Saved data entries
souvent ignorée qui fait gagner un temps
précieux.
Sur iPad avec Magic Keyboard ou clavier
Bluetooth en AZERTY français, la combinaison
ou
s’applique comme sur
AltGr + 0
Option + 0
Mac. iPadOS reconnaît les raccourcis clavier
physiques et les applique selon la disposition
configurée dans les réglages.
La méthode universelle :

_What needs to be done:_ Rewrite the material with "Magic Keyboard" changed to "Smart Keyboard" and everything else kept the same.

_Exercise output:_
souvent ignorée qui fait gagner un temps
précieux.
Sur iPad avec Smart Keyboard ou clavier
Bluetooth en AZERTY français, la combinaison
ou
s’applique comme sur
AltGr + 0
Option + 0
Mac. iPadOS reconnaît les raccourcis clavier
physiques et les applique selon la disposition
configurée dans les réglages.
La méthode universelle :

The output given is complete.